> Problem to work on
Retype the entries below exactly, and keep every picture out of your version.
─── Record set
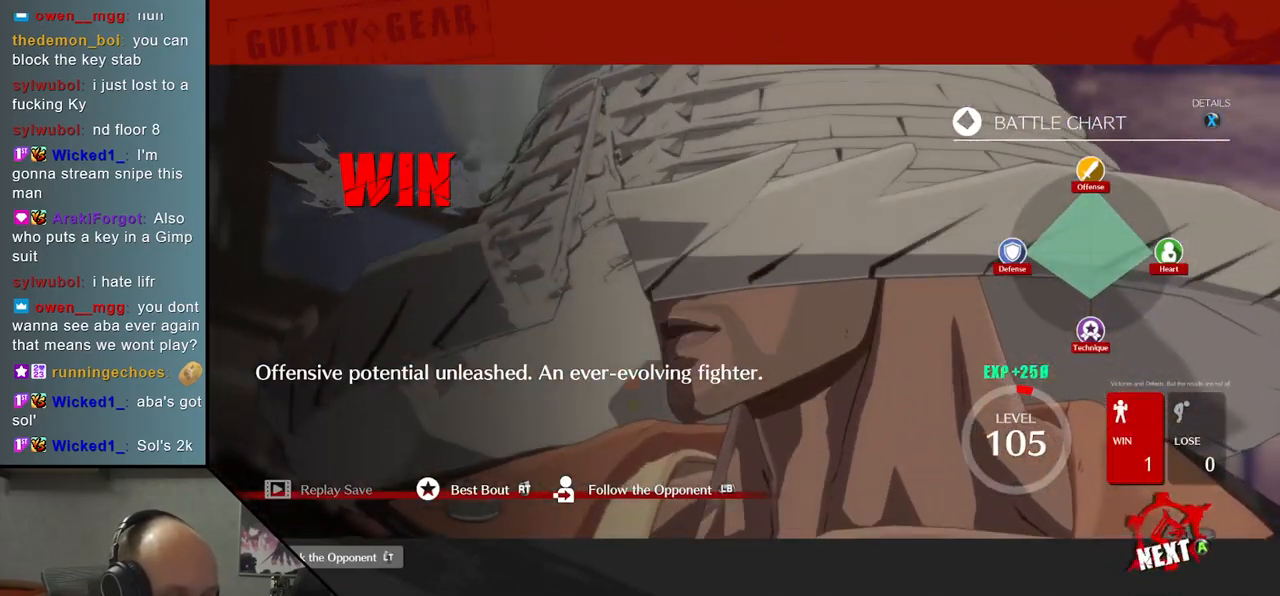
{"buttons": [], "left_stick": "center", "events": []}
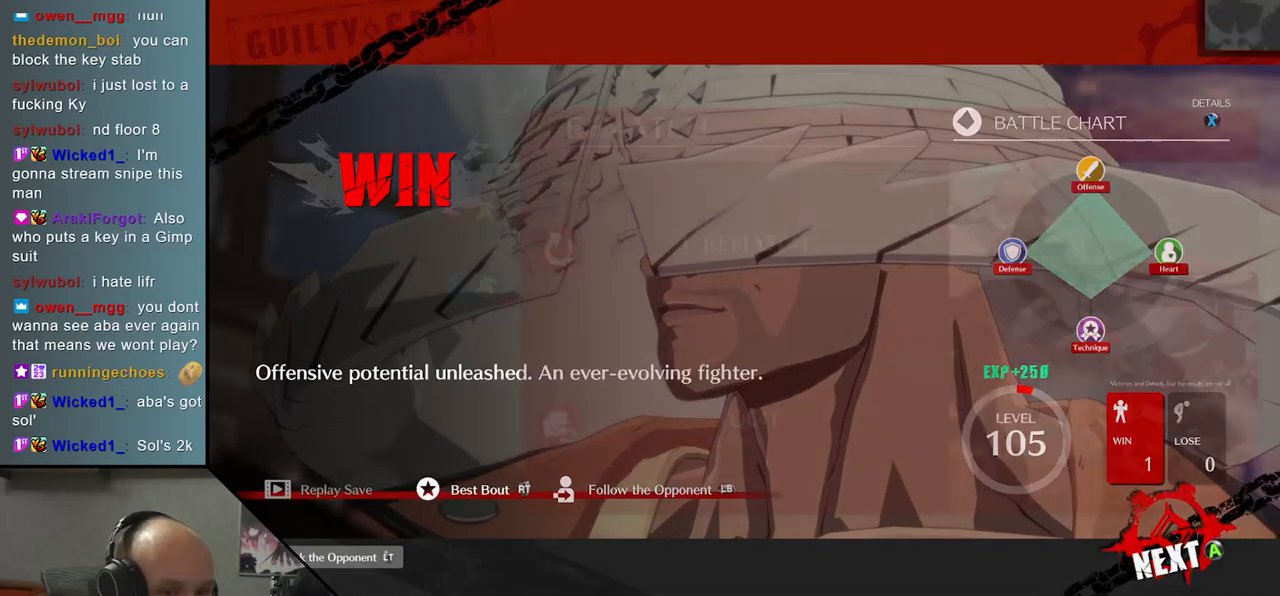
{"buttons": [], "left_stick": "center", "events": []}
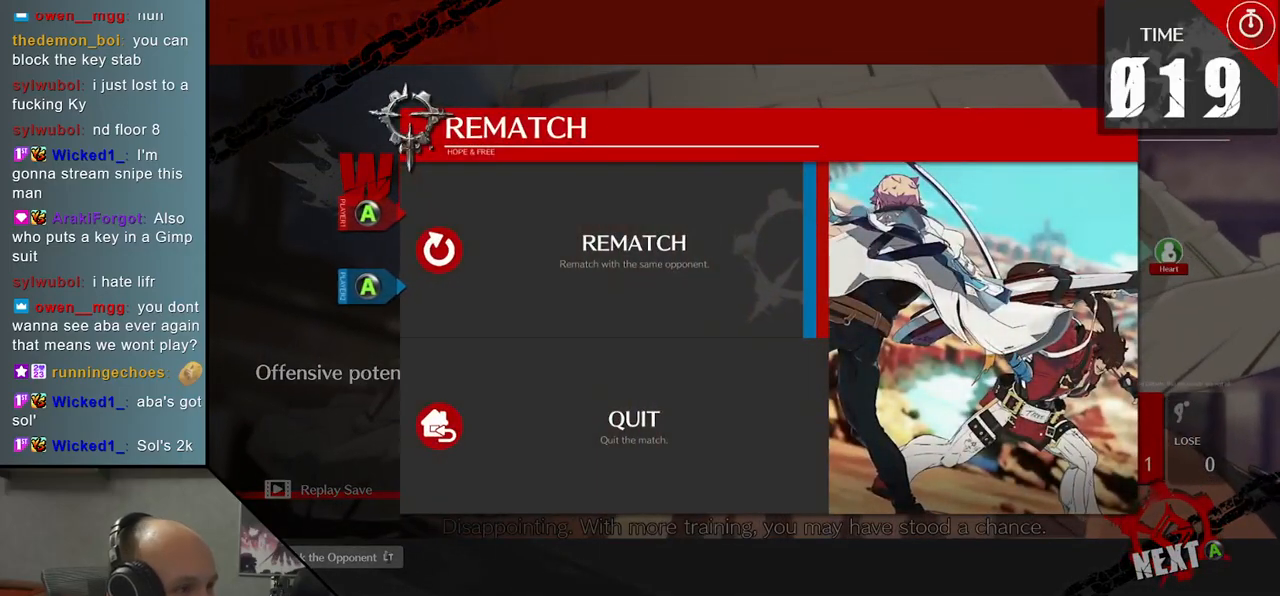
{"buttons": [], "left_stick": "center", "events": [[183, "L1", "down"], [283, "L1", "up"]]}
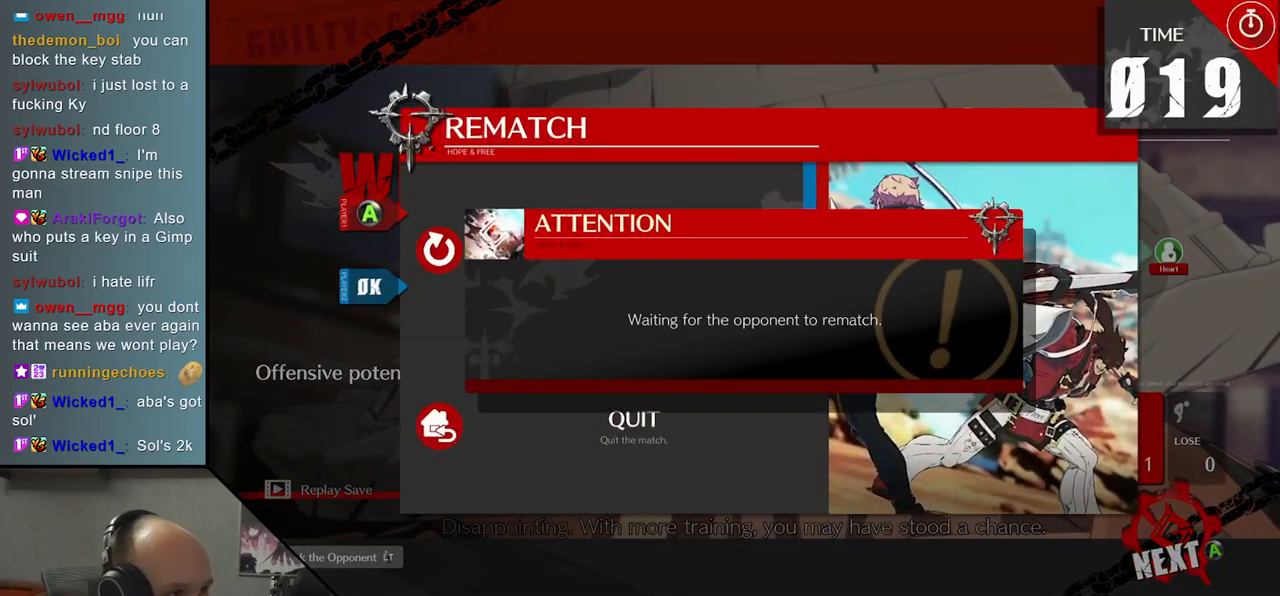
{"buttons": [], "left_stick": "center", "events": []}
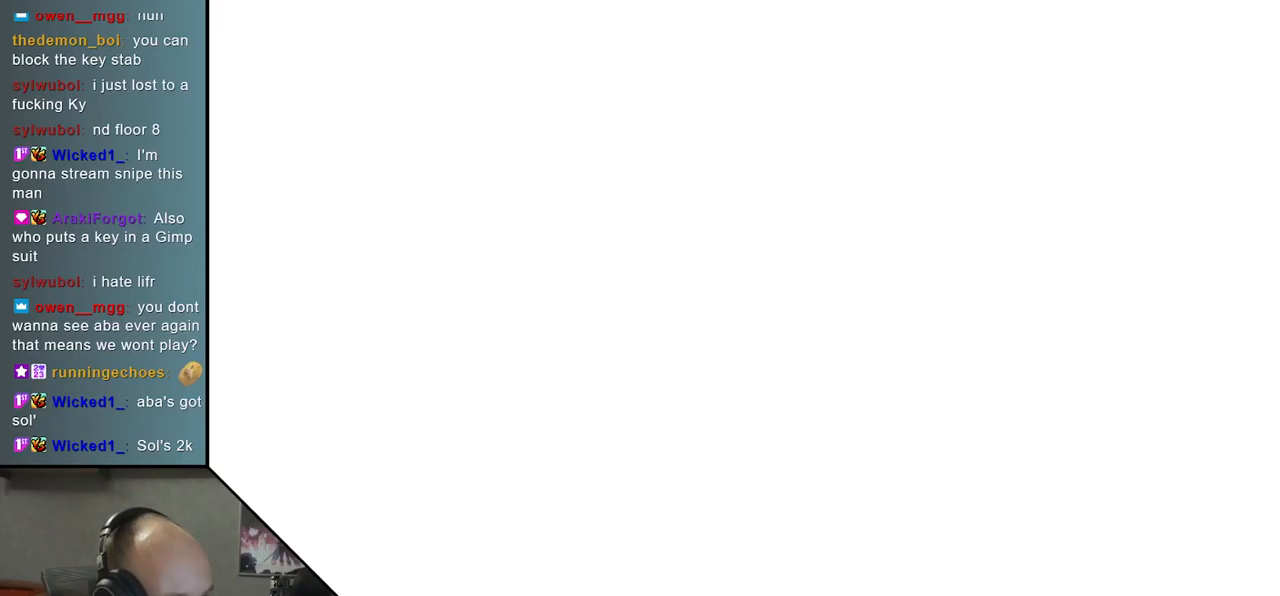
{"buttons": [], "left_stick": "center", "events": []}
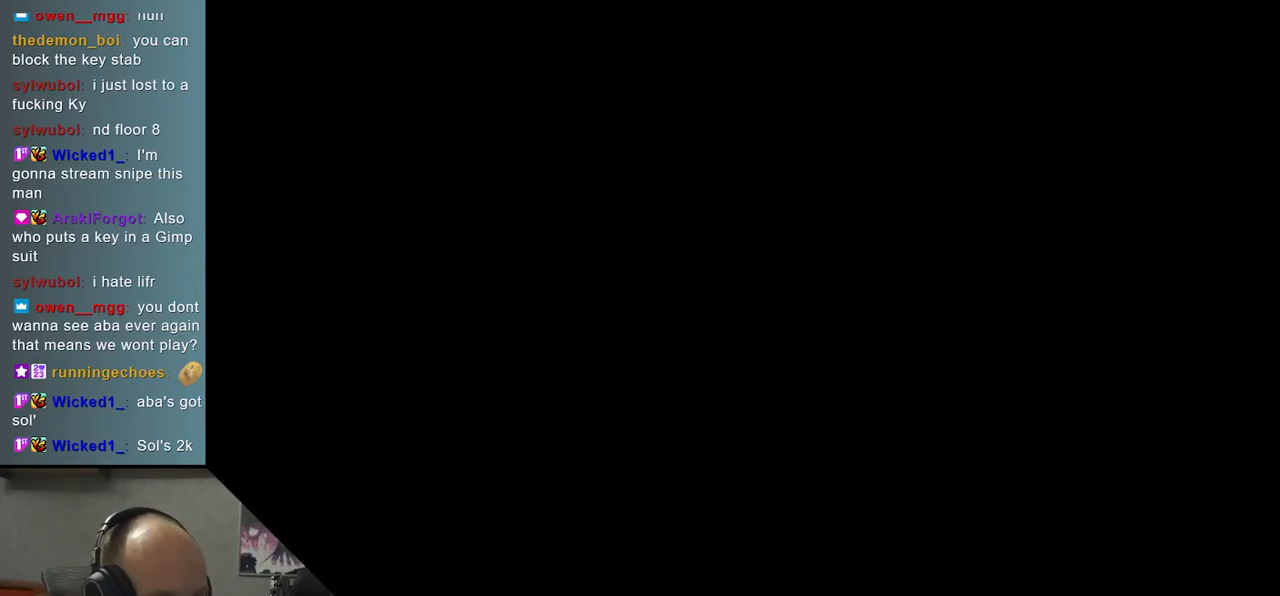
{"buttons": [], "left_stick": "left", "events": [[383, "left_stick", "left"]]}
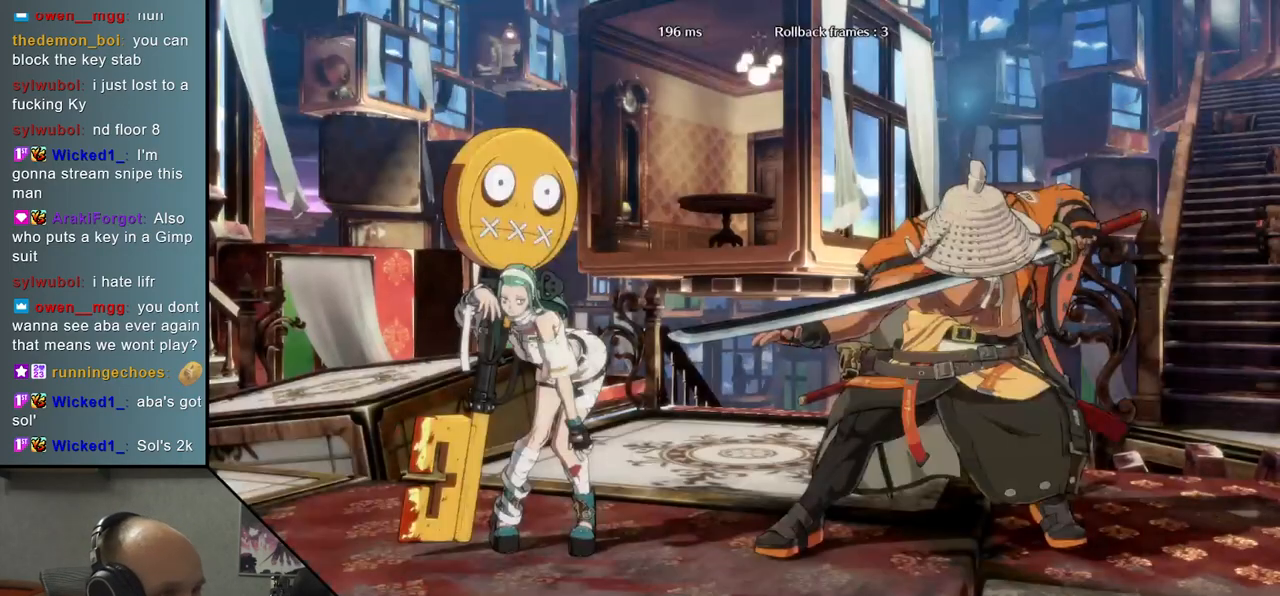
{"buttons": [], "left_stick": "left", "events": []}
──────
> The completed task
{"buttons": [], "left_stick": "center", "events": []}
{"buttons": [], "left_stick": "center", "events": []}
{"buttons": [], "left_stick": "center", "events": [[183, "L1", "down"], [283, "L1", "up"]]}
{"buttons": [], "left_stick": "center", "events": []}
{"buttons": [], "left_stick": "center", "events": []}
{"buttons": [], "left_stick": "left", "events": [[383, "left_stick", "left"]]}
{"buttons": [], "left_stick": "left", "events": []}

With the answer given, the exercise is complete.